Una lettera per il sogno infranto di Daniele Nardi e Tom Ballard

SAN DIDERO – Le due sagome individuate mercoledì 6 marzo sulla parete nord occidentale del Nanga Parbat, a circa 5900 metri di quota, sono quelle di Daniele Nardi e Tom Ballard, i due alpinisti dispersi dal 24 febbraio scorso. Il terribile sospetto è diventato certezza e dalla Valsusa un appasionato dedica uno scritto.

Carissimi Daniele e Tom,
vi scrivo e parlo da assoluto profano dell’alpinismo, ma certamente anche da grande amante delle montagne, che circondano la bella valle in cui vivo. Vi scrivo e parlo come fossi vostro fratello più piccolo; perché la vostra scomparsa mi ha toccato profondamente. Mi ha toccato poiché, a fronte di questi tragici eventi, la macchina mediatica, come sempre, si mette in moto, sommergendo le persone con ondate di parole; parole spesso di circostanza, spesso ricercate… spesso del tutto vuote. Mi ha toccato poiché, nell’attesa di avere vostre notizie, mi sono ritrovato a essere in pensiero per due persone che nemmeno conoscevo; ma che viste in quelle ultime immagini, mi è parso, invece, di conoscere. Chi lo sa; forse solamente manifestazioni insolite dell’inconscio umano che non si possono e non si potranno mai spiegare. In fondo, conosciamo davvero molto poco le potenzialità del nostro cervello.

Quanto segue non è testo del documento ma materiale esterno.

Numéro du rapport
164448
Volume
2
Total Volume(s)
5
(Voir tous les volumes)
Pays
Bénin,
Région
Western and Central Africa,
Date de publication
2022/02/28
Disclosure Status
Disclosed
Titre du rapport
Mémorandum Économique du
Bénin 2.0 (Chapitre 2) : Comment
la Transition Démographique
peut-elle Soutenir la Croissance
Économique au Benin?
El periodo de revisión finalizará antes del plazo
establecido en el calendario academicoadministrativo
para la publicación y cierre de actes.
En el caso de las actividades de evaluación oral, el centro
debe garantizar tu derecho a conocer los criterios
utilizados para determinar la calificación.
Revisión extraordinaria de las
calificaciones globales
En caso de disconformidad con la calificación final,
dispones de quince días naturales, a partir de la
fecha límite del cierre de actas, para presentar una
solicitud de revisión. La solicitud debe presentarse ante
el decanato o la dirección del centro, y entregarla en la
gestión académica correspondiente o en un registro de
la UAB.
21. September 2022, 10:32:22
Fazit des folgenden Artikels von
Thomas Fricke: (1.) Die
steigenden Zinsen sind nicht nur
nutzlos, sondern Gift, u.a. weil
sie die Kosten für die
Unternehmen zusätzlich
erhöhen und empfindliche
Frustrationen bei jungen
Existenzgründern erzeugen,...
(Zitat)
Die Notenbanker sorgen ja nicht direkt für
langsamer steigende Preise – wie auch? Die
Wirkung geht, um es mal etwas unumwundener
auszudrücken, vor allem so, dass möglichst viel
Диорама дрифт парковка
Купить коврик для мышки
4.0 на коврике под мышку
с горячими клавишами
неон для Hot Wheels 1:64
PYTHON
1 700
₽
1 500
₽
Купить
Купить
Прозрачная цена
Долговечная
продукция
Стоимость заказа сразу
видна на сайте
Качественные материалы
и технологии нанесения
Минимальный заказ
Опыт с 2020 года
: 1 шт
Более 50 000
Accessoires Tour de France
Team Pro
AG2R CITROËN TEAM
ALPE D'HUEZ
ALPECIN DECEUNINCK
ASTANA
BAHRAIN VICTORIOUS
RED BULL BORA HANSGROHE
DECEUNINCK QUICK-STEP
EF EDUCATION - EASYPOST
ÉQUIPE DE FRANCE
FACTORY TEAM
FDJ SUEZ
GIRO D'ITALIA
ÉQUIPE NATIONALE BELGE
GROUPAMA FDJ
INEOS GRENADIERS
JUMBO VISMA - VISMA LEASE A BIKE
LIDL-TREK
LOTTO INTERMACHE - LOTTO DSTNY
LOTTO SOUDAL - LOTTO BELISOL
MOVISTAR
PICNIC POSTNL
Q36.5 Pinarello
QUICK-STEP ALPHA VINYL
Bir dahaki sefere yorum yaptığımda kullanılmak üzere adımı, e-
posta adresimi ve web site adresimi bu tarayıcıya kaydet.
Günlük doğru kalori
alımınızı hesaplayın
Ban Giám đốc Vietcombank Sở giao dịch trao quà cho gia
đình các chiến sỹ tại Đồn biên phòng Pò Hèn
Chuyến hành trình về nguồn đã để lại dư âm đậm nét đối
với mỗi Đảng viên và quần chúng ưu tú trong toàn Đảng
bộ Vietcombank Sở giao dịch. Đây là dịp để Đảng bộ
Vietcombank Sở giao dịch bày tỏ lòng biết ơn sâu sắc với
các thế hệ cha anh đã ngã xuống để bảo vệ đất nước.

Miei cari, il vostro coraggio è certamente da ammirare; ma non dobbiamo dimenticare che coraggio e incoscienza non sempre sono sinonimi; non dobbiamo dimenticare che Madre Natura va rispettata e non sfidata; non dobbiamo dimenticare che la montagna, per quanto attraente possa essere, nasconde mille insidie; non dobbiamo dimenticare di ascoltare le parole di chi ha più esperienza di noi (e una figura come Reinhold Messner è senza ombra di dubbio inclusa). Quella via affascinante; quel famoso sperone Mummery che attraeva (e attrarrà ancora) peggio di una calamita. Una sfida? Un avvertimento? Un
monito? Chi può dirlo? Non certo io, che sono il più piccolo tra i piccoli. Una cosa sola, sottovoce e in punta di piedi, posso sussurrare: non esistono in nessuna parte del mondo montagne assassine; esistono, invece, quelli che io chiamo “rischi estremi”; estremi in quanto nessuna mente umana potrebbe mai prevederli e calcolarli al millesimo. La montagna non uccide. L’orgoglio, molto spesso, può invece farlo.

Con il mio coro (dirigo un coro alpino da ormai quasi due anni), in queste settimane abbiamo cantato pensando a voi e pregando per voi. Il cantare della montagna è per noi simile a come era per voi il sognarla: con amore e per amore. Ora, da lassù, certamente potrete udire le nostre voci più chiaramente. Non è il caso, ma – come scritto da principio – se davvero fossi vostro fratello e, un giorno, vi dovessi mai incontrare, come prima cosa vi appiopperei un sonoro, secco ceffone… ma subito dopo, vi abbraccerei“.